• WORK ITEM
Write out each of the records below word for word, but leave the pictures out.
-*-*-
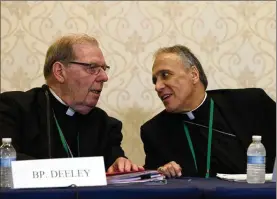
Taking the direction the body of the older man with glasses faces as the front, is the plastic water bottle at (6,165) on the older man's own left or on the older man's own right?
on the older man's own right

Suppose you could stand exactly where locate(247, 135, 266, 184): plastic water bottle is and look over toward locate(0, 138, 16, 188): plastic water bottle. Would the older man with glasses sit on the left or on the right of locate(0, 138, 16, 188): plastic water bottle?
right

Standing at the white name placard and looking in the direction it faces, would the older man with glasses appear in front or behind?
behind

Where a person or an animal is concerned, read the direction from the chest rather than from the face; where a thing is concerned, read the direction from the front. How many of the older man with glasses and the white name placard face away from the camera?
0

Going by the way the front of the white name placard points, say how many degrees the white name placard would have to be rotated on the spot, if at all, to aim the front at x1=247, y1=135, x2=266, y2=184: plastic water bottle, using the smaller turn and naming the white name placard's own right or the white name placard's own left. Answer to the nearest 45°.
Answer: approximately 90° to the white name placard's own left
-*-*-
• WRITTEN ANSWER
Taking the direction the body of the older man with glasses faces as the front, is the plastic water bottle at (6,165) on the older man's own left or on the older man's own right?
on the older man's own right

Suppose you could stand exactly where locate(247, 135, 266, 184): plastic water bottle is and look over toward locate(0, 138, 16, 188): plastic water bottle. Would the older man with glasses sit on the left or on the right of locate(0, 138, 16, 188): plastic water bottle?
right

Standing at the white name placard and looking in the direction it faces, would the older man with glasses appear in front or behind?
behind

Where a person or an animal is concerned, read the direction from the chest rather than from the face; where a thing is concerned, read the direction from the front. How many of the older man with glasses and the white name placard face away from the camera?
0

Going by the way the front of the white name placard points, say how many degrees the white name placard would have to be rotated on the spot, if at all, to aim the front at x1=247, y1=135, x2=266, y2=184: plastic water bottle, using the smaller turn and naming the white name placard's own right or the white name placard's own left. Answer to the nearest 45°.
Answer: approximately 90° to the white name placard's own left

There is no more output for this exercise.